What do we lose? Well, it all ends up much less well defined, which is the power and the pain of Self, and maybe there's a security problem, but I believe most of that will be overcome by making sure that you are Dependency Injected. (Self essentially made everything accessible by containing a slot in Object to the package hierarchy)

So now we start thinking solely in instantiated objects... not pretending that some things are classes and some are contexts.

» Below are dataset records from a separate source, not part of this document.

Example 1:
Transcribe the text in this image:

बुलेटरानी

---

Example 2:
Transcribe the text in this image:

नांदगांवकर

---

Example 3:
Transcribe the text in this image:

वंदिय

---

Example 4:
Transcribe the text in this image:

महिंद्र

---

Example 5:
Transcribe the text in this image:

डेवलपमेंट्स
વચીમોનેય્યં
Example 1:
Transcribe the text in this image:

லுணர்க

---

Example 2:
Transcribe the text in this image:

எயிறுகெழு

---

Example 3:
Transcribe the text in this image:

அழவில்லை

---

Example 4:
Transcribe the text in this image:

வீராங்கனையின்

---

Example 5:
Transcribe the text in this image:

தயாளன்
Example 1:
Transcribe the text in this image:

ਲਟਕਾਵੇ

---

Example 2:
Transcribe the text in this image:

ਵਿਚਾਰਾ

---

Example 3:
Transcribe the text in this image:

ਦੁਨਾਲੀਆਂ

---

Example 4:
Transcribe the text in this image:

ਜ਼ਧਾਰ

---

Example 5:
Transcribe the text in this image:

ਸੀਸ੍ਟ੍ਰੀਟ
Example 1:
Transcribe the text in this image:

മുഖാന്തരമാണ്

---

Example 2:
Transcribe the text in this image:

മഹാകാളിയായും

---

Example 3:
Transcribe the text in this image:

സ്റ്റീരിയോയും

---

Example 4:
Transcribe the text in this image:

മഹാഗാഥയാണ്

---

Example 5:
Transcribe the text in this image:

It's all just objects.

Newspeak may prove better, but for my proof of concept I need something that I understand, so this will be it (Sorry Gilad that my brain is just too small)

*eg, I can't get a super receiver to then call an overriding method on the original object - but I'm sure it's just me.

Sunday, December 6, 2009

when all you have is semantics, is it a surprise that all your problems are with... semantics?

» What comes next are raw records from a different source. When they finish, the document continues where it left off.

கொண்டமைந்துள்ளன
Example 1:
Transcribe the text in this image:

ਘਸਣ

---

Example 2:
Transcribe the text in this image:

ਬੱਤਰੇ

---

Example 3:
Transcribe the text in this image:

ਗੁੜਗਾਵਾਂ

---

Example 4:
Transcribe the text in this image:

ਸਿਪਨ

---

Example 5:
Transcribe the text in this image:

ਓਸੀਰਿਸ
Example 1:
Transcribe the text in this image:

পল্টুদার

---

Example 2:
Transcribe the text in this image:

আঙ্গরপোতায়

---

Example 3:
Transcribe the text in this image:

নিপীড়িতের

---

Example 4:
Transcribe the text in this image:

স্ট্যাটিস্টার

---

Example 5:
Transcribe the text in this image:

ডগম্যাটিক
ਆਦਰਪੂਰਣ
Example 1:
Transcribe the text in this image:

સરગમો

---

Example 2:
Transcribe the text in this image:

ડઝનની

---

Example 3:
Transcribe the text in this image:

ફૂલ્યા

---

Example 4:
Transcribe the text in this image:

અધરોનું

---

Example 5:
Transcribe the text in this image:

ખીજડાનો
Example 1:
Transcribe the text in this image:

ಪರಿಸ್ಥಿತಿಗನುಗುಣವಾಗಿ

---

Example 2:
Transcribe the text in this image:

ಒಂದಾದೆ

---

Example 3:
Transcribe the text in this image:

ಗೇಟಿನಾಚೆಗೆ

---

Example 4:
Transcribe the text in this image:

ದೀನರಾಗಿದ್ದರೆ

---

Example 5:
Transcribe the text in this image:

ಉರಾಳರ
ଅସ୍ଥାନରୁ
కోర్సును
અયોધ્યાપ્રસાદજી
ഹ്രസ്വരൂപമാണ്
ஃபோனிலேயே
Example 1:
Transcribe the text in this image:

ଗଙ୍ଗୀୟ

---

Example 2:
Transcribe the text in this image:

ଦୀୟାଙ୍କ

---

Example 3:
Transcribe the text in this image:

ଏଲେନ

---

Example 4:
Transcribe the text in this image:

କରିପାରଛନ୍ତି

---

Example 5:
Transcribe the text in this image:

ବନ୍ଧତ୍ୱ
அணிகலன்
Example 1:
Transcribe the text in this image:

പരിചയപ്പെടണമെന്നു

Trying to get the behaviour of message and slot lookup/access/modification correct.

Starting with a 'simple' example of inheritance, I use the above relationships (note: no nested classes yet)

So, Func0 can get at obj1, func0Slot, func0Message as well as obj1.obj1Message and obj1.obj0Message.

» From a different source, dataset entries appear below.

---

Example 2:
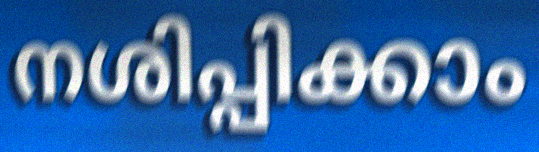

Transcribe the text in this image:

നശിപ്പിക്കാം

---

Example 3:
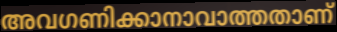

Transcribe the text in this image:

അവഗണിക്കാനാവാത്തതാണ്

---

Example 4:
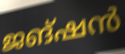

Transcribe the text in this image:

ജങ്ഷൻ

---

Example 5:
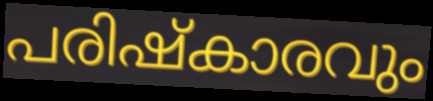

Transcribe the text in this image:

പരിഷ്കാരവും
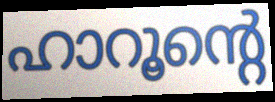
ഹാറൂന്റെ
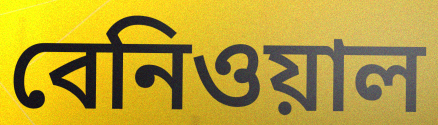
বেনিওয়াল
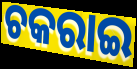
ଚକରାଇ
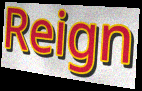
Reign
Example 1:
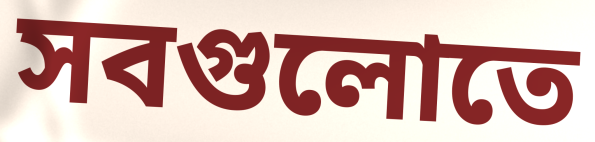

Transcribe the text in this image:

সবগুলোতে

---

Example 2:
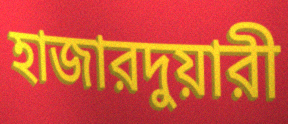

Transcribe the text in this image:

হাজারদুয়ারী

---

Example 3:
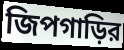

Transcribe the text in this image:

জিপগাড়ির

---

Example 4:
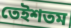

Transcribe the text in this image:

তেইশতম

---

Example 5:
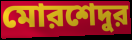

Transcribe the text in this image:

মোরশেদুর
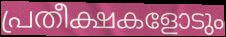
പ്രതീക്ഷകളോടും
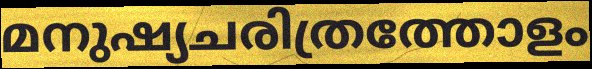
മനുഷ്യചരിത്രത്തോളം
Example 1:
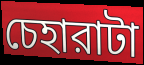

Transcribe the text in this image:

চেহারাটা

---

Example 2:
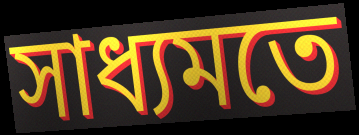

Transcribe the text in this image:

সাধ্যমতে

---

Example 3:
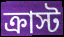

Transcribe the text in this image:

ক্রাস্ট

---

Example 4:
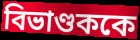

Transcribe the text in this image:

বিভাণ্ডককে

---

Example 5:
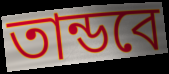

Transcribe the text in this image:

তান্ডবে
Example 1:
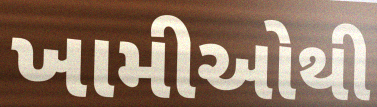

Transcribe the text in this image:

ખામીઓથી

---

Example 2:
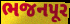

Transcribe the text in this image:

ભજનપૂર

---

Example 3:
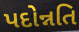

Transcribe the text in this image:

પદોન્નતિ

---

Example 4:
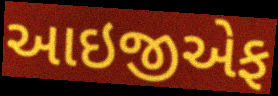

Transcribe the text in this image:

આઇજીએફ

Obj1 constructor can get at func0Slot, func0Message, obj1Slot, obj1Message as well as obj0Message. Obj1 can update the value in func0Slot.

Obj0 can get at obj0Slot and obj0Message. Or can it?

Most of my tests have worked, with the relationship between obj1 and func0 being quiet well understood and working well. The problem comes in when I get to inheritance from obj0.

While I can find the appropriate message, the behaviour for updating the slot is broken; reading the slot should (initially) return the value in the original obj0 object - but there is no code to search for slots up the hierarchy... This could be fixed by having the message execute within the context of the original object BUT if the message updated the slot - then the original object would effected rather than the inheriting object. Boo.

So we end up with two context setting schemes. When looking up the context hierarchy, we update the slot where we find it. When looking up the inheritance hierarchy, we update the slot at the bottom of the tree!

But now the slots in parent objects are available (if you dig around) in child objects. Not ideal. And how do I determine which scheme to use - does the code have to specify?!!

So I'm a bit miffed.

Wednesday, December 2, 2009

...But in the end it helps out

Gilad's post got me thinking about the difference between objects and hashes, and specifically the encapsulation that objects bring to the table.

This then lead me to realise that ultimately, in my VM and presumably Newspeak, the slots that are available in a function call are exactly the same as the slots available in an object. And the only things that have direct access to these slots are the sub-contexts (closures) that exist beneath this level.

And so objects and functions come closer and closer as closures save the day. There are two differences I've found so far, and both are additional object behaviour, and both are because of inheritance.

Firstly Objects have parents - otherwise there would be no inheritance at all!

Secondly, according to the newspeak message lookup scheme, if the receiver hasn't been found within the context, then it should be found up the object hierarchy (though only of the deepest nested object).

Interestingly this fits well with the access rights. If you can only access things within your context, you can't affect parent objects unless they provide a message to you - which is the desired behaviour.

Anyway, I have this almost implemented (surprisingly easy) and will get back to the compiler as soon as I've
  • written test to make sure that objects created in situ will honour their parents (at the moment they won't because they are actually function contexts...)
  • found a way to enforce contextualisation of objects/functions to only the current context... at the moment you could potentially hack the context that an object is defined within!